An identical copy of every entry below is the required output.

▼▼▼

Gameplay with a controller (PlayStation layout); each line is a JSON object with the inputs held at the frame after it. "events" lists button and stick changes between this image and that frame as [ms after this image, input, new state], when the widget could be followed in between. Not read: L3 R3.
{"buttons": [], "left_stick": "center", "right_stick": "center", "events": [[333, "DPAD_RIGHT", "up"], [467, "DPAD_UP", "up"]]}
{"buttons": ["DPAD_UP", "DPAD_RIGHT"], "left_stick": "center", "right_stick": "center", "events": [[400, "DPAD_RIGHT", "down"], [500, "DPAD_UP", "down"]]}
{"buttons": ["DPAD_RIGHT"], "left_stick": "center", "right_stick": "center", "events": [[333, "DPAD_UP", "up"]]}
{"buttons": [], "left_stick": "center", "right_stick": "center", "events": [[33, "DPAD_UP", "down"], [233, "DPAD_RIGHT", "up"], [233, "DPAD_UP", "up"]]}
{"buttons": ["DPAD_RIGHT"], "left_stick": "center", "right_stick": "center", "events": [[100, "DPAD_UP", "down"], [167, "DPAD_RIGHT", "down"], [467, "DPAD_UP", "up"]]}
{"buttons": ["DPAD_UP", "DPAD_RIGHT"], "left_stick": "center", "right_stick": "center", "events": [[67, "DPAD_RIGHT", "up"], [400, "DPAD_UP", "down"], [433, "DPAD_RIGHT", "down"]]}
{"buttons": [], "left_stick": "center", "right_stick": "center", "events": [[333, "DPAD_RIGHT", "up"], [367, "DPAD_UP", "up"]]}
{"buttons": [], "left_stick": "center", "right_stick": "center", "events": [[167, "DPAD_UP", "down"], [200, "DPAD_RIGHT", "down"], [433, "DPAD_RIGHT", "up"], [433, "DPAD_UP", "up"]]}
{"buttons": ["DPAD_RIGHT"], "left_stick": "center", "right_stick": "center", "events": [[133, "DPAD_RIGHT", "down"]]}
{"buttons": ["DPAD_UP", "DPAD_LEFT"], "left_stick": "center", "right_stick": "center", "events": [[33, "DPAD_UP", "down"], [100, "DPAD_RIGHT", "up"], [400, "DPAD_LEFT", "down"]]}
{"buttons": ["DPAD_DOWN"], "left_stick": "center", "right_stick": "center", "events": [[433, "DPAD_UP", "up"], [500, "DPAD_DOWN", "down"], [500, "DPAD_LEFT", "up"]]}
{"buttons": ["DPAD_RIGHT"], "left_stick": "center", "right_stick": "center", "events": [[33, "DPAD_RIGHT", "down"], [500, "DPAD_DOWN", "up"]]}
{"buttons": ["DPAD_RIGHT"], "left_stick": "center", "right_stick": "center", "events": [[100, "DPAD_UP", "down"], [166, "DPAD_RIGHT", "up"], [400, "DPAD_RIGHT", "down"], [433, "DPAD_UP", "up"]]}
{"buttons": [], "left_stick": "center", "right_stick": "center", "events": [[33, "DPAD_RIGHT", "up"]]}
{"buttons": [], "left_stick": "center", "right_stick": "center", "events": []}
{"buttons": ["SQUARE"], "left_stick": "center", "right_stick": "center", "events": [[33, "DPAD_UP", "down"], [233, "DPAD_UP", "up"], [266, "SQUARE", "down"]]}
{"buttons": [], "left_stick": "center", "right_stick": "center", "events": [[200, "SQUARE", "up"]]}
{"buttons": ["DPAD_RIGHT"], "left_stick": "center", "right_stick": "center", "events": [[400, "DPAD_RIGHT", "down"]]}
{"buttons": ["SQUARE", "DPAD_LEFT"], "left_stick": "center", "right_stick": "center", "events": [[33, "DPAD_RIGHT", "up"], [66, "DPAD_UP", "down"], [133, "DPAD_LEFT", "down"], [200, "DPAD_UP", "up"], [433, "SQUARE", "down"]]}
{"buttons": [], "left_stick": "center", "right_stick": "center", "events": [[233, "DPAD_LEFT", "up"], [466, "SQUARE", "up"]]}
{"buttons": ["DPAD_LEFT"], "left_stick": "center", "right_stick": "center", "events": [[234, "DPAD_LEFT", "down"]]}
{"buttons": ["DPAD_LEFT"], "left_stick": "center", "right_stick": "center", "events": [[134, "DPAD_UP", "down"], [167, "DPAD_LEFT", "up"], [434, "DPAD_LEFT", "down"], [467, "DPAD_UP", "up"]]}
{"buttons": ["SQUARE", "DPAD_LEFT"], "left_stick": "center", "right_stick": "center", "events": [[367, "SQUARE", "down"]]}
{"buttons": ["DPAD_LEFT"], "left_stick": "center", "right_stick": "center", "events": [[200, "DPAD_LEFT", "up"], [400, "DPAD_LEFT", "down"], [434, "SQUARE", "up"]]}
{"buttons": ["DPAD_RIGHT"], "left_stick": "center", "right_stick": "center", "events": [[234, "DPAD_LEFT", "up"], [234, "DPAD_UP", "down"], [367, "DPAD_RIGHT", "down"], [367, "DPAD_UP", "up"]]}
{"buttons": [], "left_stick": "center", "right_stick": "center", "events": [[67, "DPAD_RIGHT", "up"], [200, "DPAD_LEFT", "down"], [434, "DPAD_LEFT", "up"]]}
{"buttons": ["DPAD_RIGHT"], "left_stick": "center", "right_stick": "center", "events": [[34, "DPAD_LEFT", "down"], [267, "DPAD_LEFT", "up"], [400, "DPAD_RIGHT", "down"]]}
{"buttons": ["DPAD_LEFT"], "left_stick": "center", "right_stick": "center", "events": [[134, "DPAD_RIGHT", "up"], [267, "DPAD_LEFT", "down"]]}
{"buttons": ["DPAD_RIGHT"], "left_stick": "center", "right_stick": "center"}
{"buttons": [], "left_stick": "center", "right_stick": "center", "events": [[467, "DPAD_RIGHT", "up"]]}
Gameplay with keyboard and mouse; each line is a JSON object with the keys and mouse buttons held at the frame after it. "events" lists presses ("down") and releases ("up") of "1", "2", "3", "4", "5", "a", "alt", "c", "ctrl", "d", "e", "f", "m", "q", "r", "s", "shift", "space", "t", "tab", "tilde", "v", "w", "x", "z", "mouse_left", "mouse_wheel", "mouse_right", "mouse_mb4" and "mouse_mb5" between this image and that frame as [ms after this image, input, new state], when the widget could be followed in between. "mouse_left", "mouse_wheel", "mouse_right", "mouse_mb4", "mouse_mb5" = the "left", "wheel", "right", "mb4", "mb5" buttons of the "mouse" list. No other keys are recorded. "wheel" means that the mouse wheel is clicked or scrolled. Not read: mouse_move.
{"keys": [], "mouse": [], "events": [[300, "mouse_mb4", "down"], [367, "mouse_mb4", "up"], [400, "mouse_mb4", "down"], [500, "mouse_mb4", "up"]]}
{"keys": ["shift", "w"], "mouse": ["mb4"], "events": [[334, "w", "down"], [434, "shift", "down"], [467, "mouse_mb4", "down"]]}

▲▲▲

### Answer for this exercise
Gameplay with a controller (PlayStation layout); each line is a JSON object with the inputs held at the frame after it. "events" lists button and stick changes between this image and that frame as [ms after this image, input, new state], when the widget could be followed in between. Not read: L3 R3.
{"buttons": [], "left_stick": "center", "right_stick": "center", "events": [[333, "DPAD_RIGHT", "up"], [467, "DPAD_UP", "up"]]}
{"buttons": ["DPAD_UP", "DPAD_RIGHT"], "left_stick": "center", "right_stick": "center", "events": [[400, "DPAD_RIGHT", "down"], [500, "DPAD_UP", "down"]]}
{"buttons": ["DPAD_RIGHT"], "left_stick": "center", "right_stick": "center", "events": [[333, "DPAD_UP", "up"]]}
{"buttons": [], "left_stick": "center", "right_stick": "center", "events": [[33, "DPAD_UP", "down"], [233, "DPAD_RIGHT", "up"], [233, "DPAD_UP", "up"]]}
{"buttons": ["DPAD_RIGHT"], "left_stick": "center", "right_stick": "center", "events": [[100, "DPAD_UP", "down"], [167, "DPAD_RIGHT", "down"], [467, "DPAD_UP", "up"]]}
{"buttons": ["DPAD_UP", "DPAD_RIGHT"], "left_stick": "center", "right_stick": "center", "events": [[67, "DPAD_RIGHT", "up"], [400, "DPAD_UP", "down"], [433, "DPAD_RIGHT", "down"]]}
{"buttons": [], "left_stick": "center", "right_stick": "center", "events": [[333, "DPAD_RIGHT", "up"], [367, "DPAD_UP", "up"]]}
{"buttons": [], "left_stick": "center", "right_stick": "center", "events": [[167, "DPAD_UP", "down"], [200, "DPAD_RIGHT", "down"], [433, "DPAD_RIGHT", "up"], [433, "DPAD_UP", "up"]]}
{"buttons": ["DPAD_RIGHT"], "left_stick": "center", "right_stick": "center", "events": [[133, "DPAD_RIGHT", "down"]]}
{"buttons": ["DPAD_UP", "DPAD_LEFT"], "left_stick": "center", "right_stick": "center", "events": [[33, "DPAD_UP", "down"], [100, "DPAD_RIGHT", "up"], [400, "DPAD_LEFT", "down"]]}
{"buttons": ["DPAD_DOWN"], "left_stick": "center", "right_stick": "center", "events": [[433, "DPAD_UP", "up"], [500, "DPAD_DOWN", "down"], [500, "DPAD_LEFT", "up"]]}
{"buttons": ["DPAD_RIGHT"], "left_stick": "center", "right_stick": "center", "events": [[33, "DPAD_RIGHT", "down"], [500, "DPAD_DOWN", "up"]]}
{"buttons": ["DPAD_RIGHT"], "left_stick": "center", "right_stick": "center", "events": [[100, "DPAD_UP", "down"], [166, "DPAD_RIGHT", "up"], [400, "DPAD_RIGHT", "down"], [433, "DPAD_UP", "up"]]}
{"buttons": [], "left_stick": "center", "right_stick": "center", "events": [[33, "DPAD_RIGHT", "up"]]}
{"buttons": [], "left_stick": "center", "right_stick": "center", "events": []}
{"buttons": ["SQUARE"], "left_stick": "center", "right_stick": "center", "events": [[33, "DPAD_UP", "down"], [233, "DPAD_UP", "up"], [266, "SQUARE", "down"]]}
{"buttons": [], "left_stick": "center", "right_stick": "center", "events": [[200, "SQUARE", "up"]]}
{"buttons": ["DPAD_RIGHT"], "left_stick": "center", "right_stick": "center", "events": [[400, "DPAD_RIGHT", "down"]]}
{"buttons": ["SQUARE", "DPAD_LEFT"], "left_stick": "center", "right_stick": "center", "events": [[33, "DPAD_RIGHT", "up"], [66, "DPAD_UP", "down"], [133, "DPAD_LEFT", "down"], [200, "DPAD_UP", "up"], [433, "SQUARE", "down"]]}
{"buttons": [], "left_stick": "center", "right_stick": "center", "events": [[233, "DPAD_LEFT", "up"], [466, "SQUARE", "up"]]}
{"buttons": ["DPAD_LEFT"], "left_stick": "center", "right_stick": "center", "events": [[234, "DPAD_LEFT", "down"]]}
{"buttons": ["DPAD_LEFT"], "left_stick": "center", "right_stick": "center", "events": [[134, "DPAD_UP", "down"], [167, "DPAD_LEFT", "up"], [434, "DPAD_LEFT", "down"], [467, "DPAD_UP", "up"]]}
{"buttons": ["SQUARE", "DPAD_LEFT"], "left_stick": "center", "right_stick": "center", "events": [[367, "SQUARE", "down"]]}
{"buttons": ["DPAD_LEFT"], "left_stick": "center", "right_stick": "center", "events": [[200, "DPAD_LEFT", "up"], [400, "DPAD_LEFT", "down"], [434, "SQUARE", "up"]]}
{"buttons": ["DPAD_RIGHT"], "left_stick": "center", "right_stick": "center", "events": [[234, "DPAD_LEFT", "up"], [234, "DPAD_UP", "down"], [367, "DPAD_RIGHT", "down"], [367, "DPAD_UP", "up"]]}
{"buttons": [], "left_stick": "center", "right_stick": "center", "events": [[67, "DPAD_RIGHT", "up"], [200, "DPAD_LEFT", "down"], [434, "DPAD_LEFT", "up"]]}
{"buttons": ["DPAD_RIGHT"], "left_stick": "center", "right_stick": "center", "events": [[34, "DPAD_LEFT", "down"], [267, "DPAD_LEFT", "up"], [400, "DPAD_RIGHT", "down"]]}
{"buttons": ["DPAD_LEFT"], "left_stick": "center", "right_stick": "center", "events": [[134, "DPAD_RIGHT", "up"], [267, "DPAD_LEFT", "down"]]}
{"buttons": ["DPAD_RIGHT"], "left_stick": "center", "right_stick": "center"}
{"buttons": [], "left_stick": "center", "right_stick": "center", "events": [[467, "DPAD_RIGHT", "up"]]}
Gameplay with keyboard and mouse; each line is a JSON object with the keys and mouse buttons held at the frame after it. "events" lists presses ("down") and releases ("up") of "1", "2", "3", "4", "5", "a", "alt", "c", "ctrl", "d", "e", "f", "m", "q", "r", "s", "shift", "space", "t", "tab", "tilde", "v", "w", "x", "z", "mouse_left", "mouse_wheel", "mouse_right", "mouse_mb4" and "mouse_mb5" between this image and that frame as [ms after this image, input, new state], when the widget could be followed in between. "mouse_left", "mouse_wheel", "mouse_right", "mouse_mb4", "mouse_mb5" = the "left", "wheel", "right", "mb4", "mb5" buttons of the "mouse" list. No other keys are recorded. "wheel" means that the mouse wheel is clicked or scrolled. Not read: mouse_move.
{"keys": [], "mouse": [], "events": [[300, "mouse_mb4", "down"], [367, "mouse_mb4", "up"], [400, "mouse_mb4", "down"], [500, "mouse_mb4", "up"]]}
{"keys": ["shift", "w"], "mouse": ["mb4"], "events": [[334, "w", "down"], [434, "shift", "down"], [467, "mouse_mb4", "down"]]}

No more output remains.